Victoria BC ocean in inner harbour on a sunny day

The journey of a thousand miles begins with a single step. – Laozi

This is true for this site in a couple of ways.

The journey of this site

This site was created in late 2020. What a year. It replaces an older ad-esse.net site I used to have. There are a few other abandoned domain names in my past too. This is the way. At this point in time the purpose of this site is to store some tests as I learn to code in Python.

The journey of IM

Information Management (IM) continuous improvements also begin with a single step. IM is a complex and adaptive system. Efforts to carefully plan large, complicated changes often lead to surprising / unintended results. Some benefits may arise from this, but mostly it leads to disappointment amongst the project team and executive. So rather than carefully planning out enormous sweeping IM changes, try starting with a single step.

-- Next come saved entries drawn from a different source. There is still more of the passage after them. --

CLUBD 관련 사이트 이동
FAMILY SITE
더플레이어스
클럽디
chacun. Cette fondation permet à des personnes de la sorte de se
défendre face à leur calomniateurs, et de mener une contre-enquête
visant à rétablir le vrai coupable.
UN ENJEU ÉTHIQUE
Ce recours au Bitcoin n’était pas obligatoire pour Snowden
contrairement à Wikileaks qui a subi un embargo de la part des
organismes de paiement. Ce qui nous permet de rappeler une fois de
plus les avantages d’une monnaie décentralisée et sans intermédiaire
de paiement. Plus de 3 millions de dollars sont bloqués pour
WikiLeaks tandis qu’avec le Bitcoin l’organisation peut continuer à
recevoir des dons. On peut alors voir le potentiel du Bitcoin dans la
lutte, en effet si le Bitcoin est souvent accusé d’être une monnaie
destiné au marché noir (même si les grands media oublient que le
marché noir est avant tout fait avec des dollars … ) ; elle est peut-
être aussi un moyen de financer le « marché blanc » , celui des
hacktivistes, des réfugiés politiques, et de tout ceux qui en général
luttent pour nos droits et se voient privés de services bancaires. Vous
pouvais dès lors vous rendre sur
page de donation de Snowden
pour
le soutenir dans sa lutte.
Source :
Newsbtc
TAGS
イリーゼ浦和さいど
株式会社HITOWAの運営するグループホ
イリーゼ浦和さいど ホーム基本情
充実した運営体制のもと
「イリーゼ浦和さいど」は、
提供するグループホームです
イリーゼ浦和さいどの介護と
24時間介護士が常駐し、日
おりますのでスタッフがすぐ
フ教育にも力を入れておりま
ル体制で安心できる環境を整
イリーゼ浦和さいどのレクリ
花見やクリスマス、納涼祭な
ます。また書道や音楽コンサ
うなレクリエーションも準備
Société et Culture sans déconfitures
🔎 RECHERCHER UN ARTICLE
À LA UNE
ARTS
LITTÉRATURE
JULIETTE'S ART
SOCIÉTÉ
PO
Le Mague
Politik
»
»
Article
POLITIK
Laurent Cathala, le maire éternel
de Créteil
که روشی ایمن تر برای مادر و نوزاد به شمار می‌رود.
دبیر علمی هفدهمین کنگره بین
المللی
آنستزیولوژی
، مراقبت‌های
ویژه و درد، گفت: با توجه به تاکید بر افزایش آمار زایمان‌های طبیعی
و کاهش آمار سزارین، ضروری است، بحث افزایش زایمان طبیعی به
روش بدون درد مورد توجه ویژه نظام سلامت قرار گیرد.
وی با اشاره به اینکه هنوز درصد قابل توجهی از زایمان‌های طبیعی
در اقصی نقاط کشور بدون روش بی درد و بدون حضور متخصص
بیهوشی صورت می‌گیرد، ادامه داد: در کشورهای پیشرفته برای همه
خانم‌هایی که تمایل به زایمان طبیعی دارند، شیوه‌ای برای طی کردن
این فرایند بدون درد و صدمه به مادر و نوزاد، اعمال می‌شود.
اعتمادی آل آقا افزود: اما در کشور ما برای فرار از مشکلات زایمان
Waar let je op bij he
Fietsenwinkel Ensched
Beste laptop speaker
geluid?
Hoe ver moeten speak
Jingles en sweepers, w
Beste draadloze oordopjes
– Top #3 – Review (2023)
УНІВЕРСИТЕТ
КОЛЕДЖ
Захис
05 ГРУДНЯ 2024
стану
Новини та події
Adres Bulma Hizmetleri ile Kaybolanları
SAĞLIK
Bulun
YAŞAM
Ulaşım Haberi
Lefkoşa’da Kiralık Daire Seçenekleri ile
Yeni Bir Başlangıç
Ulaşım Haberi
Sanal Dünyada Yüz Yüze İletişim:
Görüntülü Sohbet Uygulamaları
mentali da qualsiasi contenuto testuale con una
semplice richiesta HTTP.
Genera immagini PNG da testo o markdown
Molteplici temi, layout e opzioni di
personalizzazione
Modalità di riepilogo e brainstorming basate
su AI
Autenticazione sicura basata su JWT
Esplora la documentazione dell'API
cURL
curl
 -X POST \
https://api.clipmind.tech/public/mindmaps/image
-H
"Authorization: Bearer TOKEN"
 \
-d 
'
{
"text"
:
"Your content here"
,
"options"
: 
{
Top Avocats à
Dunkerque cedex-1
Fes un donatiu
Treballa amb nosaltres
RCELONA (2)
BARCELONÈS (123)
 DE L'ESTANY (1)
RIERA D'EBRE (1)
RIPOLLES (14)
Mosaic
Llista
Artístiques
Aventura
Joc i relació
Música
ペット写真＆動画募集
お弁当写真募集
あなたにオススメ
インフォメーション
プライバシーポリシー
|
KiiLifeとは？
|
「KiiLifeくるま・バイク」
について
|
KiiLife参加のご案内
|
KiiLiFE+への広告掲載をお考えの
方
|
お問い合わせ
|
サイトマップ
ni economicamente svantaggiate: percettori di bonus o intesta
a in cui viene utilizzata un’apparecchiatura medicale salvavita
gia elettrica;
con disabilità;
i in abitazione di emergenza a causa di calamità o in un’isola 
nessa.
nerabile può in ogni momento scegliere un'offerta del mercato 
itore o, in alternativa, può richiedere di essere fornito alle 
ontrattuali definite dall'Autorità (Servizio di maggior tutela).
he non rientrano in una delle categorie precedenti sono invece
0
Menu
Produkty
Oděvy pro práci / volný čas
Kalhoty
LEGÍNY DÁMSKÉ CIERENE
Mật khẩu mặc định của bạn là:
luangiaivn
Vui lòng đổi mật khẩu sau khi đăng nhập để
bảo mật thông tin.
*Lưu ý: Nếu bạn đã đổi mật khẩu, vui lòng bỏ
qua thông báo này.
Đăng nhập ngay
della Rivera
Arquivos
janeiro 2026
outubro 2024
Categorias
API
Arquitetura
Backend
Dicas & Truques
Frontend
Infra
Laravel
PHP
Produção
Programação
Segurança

A single step in business process improvement means getting down to the “2 pizza team” level and picking one business process to improve. The next step is documenting the information that gets fed into that process, how it is passed around to be transformed, and the information products that are sent out of the process. Once you have this information flow documented, then you can start to reduce duplication, improve your metadata (which will improve your search), and hopefully automate the process too. Often teams discover that a lot of the friction in a process comes from restricted permissions and a desire to see the same information formatted in different ways. Discussions into why certain storage locations are restricted and why people want to see the same data visualized in different ways can be an excellent team building exercise. These discussions are often an interesting way to explore interpersonal relationships from a different perspective.

When you’ve done one process with one team, then move to a related process in a related team. You can identify these related processes and teams by looking at the inputs or outputs of the business process you just completed. That way you will build on your first success, and you will also extend this success a bit farther in your organization.

A beneficial side effect of this approach is that it gives you a maturity measure for IM in your organization. If you find that you can map and improve a process quickly with one team, they will have well formed IM habits. If you find this exercise difficult with one team, they will benefit from improving their IM habits. When you start to see the cadence between teams you will get a sense of how far you have to go.